§ **WORK ORDER**
Swap "Mean Time to Repair" for "Mean Time to Resolve" in the stretch from "### Common QA Metrics (KPI) List" through "Use this list". Give back only those lines, otherwise unchanged.

§ **DATASET EXCERPTS**
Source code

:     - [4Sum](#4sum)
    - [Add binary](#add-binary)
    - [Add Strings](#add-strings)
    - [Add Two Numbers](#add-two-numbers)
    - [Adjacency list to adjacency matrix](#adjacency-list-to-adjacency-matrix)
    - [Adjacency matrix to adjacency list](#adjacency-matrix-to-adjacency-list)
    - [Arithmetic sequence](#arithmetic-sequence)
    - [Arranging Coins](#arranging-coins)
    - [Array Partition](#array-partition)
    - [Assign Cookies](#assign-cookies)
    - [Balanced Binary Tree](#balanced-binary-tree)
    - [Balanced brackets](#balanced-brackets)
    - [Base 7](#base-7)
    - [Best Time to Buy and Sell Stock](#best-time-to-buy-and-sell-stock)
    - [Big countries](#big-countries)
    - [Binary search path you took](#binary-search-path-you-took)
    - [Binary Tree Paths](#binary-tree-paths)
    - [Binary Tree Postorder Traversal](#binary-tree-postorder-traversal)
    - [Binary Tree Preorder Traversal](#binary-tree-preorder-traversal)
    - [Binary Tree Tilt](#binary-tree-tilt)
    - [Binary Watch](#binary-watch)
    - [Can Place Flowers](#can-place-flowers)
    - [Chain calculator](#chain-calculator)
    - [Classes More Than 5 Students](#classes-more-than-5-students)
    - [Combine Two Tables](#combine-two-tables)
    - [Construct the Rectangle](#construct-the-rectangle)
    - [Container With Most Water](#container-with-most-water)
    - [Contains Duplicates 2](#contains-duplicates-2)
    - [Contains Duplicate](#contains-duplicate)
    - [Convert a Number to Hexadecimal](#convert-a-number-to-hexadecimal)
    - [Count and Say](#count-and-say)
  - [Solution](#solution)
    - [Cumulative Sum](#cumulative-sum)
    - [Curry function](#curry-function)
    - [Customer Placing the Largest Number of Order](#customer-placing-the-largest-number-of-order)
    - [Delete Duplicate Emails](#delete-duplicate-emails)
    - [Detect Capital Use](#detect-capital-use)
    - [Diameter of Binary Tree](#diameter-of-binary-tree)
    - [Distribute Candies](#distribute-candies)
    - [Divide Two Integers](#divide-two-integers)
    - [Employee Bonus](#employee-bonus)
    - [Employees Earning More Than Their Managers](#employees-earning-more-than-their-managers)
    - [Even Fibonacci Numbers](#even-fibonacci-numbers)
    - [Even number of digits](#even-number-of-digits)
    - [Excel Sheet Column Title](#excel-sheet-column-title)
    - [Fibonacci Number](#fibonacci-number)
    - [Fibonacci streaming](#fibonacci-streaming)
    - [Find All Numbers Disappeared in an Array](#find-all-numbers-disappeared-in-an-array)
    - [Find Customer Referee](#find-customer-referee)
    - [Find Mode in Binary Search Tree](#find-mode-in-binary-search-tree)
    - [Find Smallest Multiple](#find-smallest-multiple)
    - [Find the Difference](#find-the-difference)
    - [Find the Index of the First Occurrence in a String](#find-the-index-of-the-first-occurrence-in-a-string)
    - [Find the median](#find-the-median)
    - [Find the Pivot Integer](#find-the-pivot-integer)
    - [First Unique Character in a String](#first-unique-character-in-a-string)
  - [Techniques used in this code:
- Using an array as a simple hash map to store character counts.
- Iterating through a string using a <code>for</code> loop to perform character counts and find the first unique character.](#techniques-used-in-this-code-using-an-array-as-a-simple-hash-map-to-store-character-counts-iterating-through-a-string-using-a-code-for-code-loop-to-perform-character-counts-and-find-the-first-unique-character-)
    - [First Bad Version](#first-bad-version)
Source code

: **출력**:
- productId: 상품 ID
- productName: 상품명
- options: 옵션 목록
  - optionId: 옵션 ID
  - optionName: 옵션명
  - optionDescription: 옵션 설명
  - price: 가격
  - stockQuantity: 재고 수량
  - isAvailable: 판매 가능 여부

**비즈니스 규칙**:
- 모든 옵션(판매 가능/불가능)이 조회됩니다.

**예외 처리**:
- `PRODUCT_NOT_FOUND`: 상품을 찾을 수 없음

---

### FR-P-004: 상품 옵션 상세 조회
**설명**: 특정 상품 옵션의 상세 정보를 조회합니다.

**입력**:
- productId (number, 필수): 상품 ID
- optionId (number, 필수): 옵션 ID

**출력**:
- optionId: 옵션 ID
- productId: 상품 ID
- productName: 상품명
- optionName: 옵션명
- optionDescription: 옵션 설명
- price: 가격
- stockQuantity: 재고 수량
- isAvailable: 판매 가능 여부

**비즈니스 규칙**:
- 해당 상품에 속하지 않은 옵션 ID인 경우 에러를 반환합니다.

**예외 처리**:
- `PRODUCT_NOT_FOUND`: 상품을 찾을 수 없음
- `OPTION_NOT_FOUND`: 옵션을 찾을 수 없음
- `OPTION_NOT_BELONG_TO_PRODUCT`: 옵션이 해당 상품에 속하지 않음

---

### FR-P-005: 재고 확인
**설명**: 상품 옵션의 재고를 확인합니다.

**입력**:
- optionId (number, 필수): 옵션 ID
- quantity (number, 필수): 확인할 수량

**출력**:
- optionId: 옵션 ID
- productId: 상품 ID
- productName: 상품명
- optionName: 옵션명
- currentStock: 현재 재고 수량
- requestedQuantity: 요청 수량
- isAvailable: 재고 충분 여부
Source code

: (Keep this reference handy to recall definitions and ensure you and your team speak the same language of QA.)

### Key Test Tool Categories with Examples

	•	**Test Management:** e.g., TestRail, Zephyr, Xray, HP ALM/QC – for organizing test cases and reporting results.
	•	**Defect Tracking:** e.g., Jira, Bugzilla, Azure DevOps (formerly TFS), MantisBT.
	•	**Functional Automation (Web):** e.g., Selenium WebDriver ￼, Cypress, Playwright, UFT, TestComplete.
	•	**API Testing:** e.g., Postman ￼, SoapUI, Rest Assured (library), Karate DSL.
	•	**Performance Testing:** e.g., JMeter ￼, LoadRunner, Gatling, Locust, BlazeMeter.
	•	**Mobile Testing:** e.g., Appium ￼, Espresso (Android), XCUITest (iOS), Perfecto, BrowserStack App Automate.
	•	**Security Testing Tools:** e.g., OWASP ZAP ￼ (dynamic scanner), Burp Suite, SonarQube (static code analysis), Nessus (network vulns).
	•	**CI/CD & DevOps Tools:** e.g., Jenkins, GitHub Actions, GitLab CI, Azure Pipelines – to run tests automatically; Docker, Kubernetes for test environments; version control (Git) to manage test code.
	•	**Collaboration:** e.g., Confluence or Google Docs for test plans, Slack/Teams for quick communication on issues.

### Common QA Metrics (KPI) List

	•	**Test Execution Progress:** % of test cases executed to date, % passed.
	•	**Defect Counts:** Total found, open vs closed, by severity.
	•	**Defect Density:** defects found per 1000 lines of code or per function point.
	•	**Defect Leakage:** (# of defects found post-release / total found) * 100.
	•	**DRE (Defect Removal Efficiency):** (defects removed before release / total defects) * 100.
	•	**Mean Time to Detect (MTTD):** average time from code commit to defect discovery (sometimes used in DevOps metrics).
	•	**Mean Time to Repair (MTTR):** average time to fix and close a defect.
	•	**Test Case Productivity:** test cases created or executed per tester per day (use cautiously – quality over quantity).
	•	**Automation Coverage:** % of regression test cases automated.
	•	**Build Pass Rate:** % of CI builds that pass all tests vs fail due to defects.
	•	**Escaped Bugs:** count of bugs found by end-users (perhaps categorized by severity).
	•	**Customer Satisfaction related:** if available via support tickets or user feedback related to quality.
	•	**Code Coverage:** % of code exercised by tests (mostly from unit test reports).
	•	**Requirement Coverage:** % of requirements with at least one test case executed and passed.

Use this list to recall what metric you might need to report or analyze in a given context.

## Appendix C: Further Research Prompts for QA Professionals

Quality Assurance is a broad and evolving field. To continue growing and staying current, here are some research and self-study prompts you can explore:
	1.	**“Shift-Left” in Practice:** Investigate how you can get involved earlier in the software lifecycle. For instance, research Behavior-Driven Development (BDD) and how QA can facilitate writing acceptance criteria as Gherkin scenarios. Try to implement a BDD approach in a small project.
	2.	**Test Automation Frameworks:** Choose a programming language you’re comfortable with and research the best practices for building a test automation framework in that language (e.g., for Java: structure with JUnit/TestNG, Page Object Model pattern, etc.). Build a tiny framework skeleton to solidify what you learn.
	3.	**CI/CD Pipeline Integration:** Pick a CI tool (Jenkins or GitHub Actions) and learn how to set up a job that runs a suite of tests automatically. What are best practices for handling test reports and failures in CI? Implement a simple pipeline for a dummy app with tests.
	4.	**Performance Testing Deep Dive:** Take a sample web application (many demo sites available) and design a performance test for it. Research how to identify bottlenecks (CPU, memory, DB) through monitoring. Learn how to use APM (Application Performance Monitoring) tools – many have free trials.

§ **OUTPUT FOR THIS EXERCISE**
### Common QA Metrics (KPI) List

	•	**Test Execution Progress:** % of test cases executed to date, % passed.
	•	**Defect Counts:** Total found, open vs closed, by severity.
	•	**Defect Density:** defects found per 1000 lines of code or per function point.
	•	**Defect Leakage:** (# of defects found post-release / total found) * 100.
	•	**DRE (Defect Removal Efficiency):** (defects removed before release / total defects) * 100.
	•	**Mean Time to Detect (MTTD):** average time from code commit to defect discovery (sometimes used in DevOps metrics).
	•	**Mean Time to Resolve (MTTR):** average time to fix and close a defect.
	•	**Test Case Productivity:** test cases created or executed per tester per day (use cautiously – quality over quantity).
	•	**Automation Coverage:** % of regression test cases automated.
	•	**Build Pass Rate:** % of CI builds that pass all tests vs fail due to defects.
	•	**Escaped Bugs:** count of bugs found by end-users (perhaps categorized by severity).
	•	**Customer Satisfaction related:** if available via support tickets or user feedback related to quality.
	•	**Code Coverage:** % of code exercised by tests (mostly from unit test reports).
	•	**Requirement Coverage:** % of requirements with at least one test case executed and passed.

Use this list to recall what metric you might need to report or analyze in a given context.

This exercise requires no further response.